Leaving the habits of the House-Folk, Trastevera went on with her narrative.
“We have a custom when we are married,” she said, “of choosing where it shall be. We set forth, each from his own home, all our friends being apprised of what we are about to do and wishing us well. Then we come to the place, each by his own trail, meeting there under no eyes. When a month is done we go home to our friends, who make a great to-do for us. There is a hill I know, looking seaward, a full day from here. There are pines at the top and oaks about the foot, but the whole of it is treeless, grassy, with flowers that sleep by day among the grasses. It is neither windy nor quiet, but small waves of air run this way and that along the grass, and make a changing pattern. Here I chose to meet Persilope. All day I went down by Deer Leap and River Ward to meet my man, and he came up by Toyon and the hiving rocks to meet me.

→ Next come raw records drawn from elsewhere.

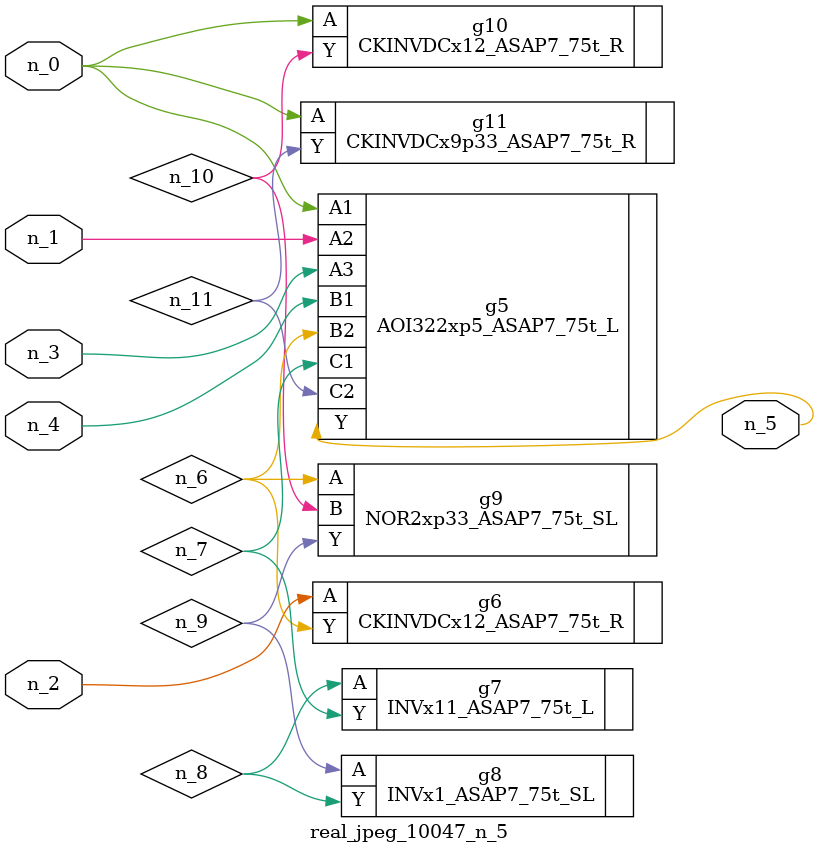
<source format=v>
module real_jpeg_10047_n_5 (n_4, n_0, n_1, n_2, n_3, n_5);

input n_4;
input n_0;
input n_1;
input n_2;
input n_3;

output n_5;

wire n_8;
wire n_11;
wire n_6;
wire n_7;
wire n_10;
wire n_9;

AOI322xp5_ASAP7_75t_L g5 ( 
.A1(n_0),
.A2(n_1),
.A3(n_3),
.B1(n_4),
.B2(n_6),
.C1(n_7),
.C2(n_11),
.Y(n_5)
);

CKINVDCx12_ASAP7_75t_R g10 ( 
.A(n_0),
.Y(n_10)
);

CKINVDCx9p33_ASAP7_75t_R g11 ( 
.A(n_0),
.Y(n_11)
);

CKINVDCx12_ASAP7_75t_R g6 ( 
.A(n_2),
.Y(n_6)
);

NOR2xp33_ASAP7_75t_SL g9 ( 
.A(n_6),
.B(n_10),
.Y(n_9)
);

INVx11_ASAP7_75t_L g7 ( 
.A(n_8),
.Y(n_7)
);

INVx1_ASAP7_75t_SL g8 ( 
.A(n_9),
.Y(n_8)
);


endmodule
</source>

All day I felt him come, and the earth felt him: news of him came up through the grasses and touched my finger-tips.” She flushed a little, and finished simply: “When we came back,” she said, “I had reason to believe I had lost the gift of Far-Seeing. It was while we were away that the Far-Folk had opened the matter of the hostage, and the Council waited for Persilope to come back from his wedding to decide what was best to be done. The people were for the most part glad to put an end to quarreling.”
This was the first time that I realized that there was another sort of woodlanders beside the Outliers. Up till this time, when I had heard mention of Far-Folk, I thought it perhaps another sort of name for us, House Livers, as they called us indifferently, or Diggers, or They of the Ploughed Lands, as people will speak of a wild species, very common but of too little interest to be named or known.
“So soon as I had heard of the Far-Folk’s plan to send us their smith as a perpetual hostage,” she went on, “I was chilled with prescience of disaster, and said so freely. But when Ravenutzi came to council, and I had looked him through, I was warm again. You heard how I said last night that I could not tell if it was the blood of the Far-Folk playing traitor in me, or if there was, in fact, no shadow coming. So I was obliged to say to the Council, and they on their own motion, without any help from me, accepted him. No one has blamed me”—she mused a little, with her chin upon her hand—“but ever since I have been afraid. There might really have been some intimation of coming evil which my happiness, going from me to everything I looked upon, dispelled as a bubbling spring breaks up a shadow.”
She rose and walked from me a little space, returned, and stood before me so intent upon getting some answer more than my words, that I thought it best to let no words trouble her. Presently she went on:
“Since then I have had no serious forecasting that concerned the Outliers at large. But some days before Prassade first found you, I had a vision of Broken Tree and a bird rising from it crying trouble. There was shadow lying on my world, and dread of loss and change. But this is the strangest thing of all. When I had seen you I saw more than that. Between you and Ravenutzi there was some bond and understanding.”
“No, no!” I protested; “on his part, yes, some intention toward me, some power to draw me unaware to meet some end of his. And yet....”
“And yet you like him?”
I admitted it. Though I had no special confidence in his purpose, I felt my soul invite his use.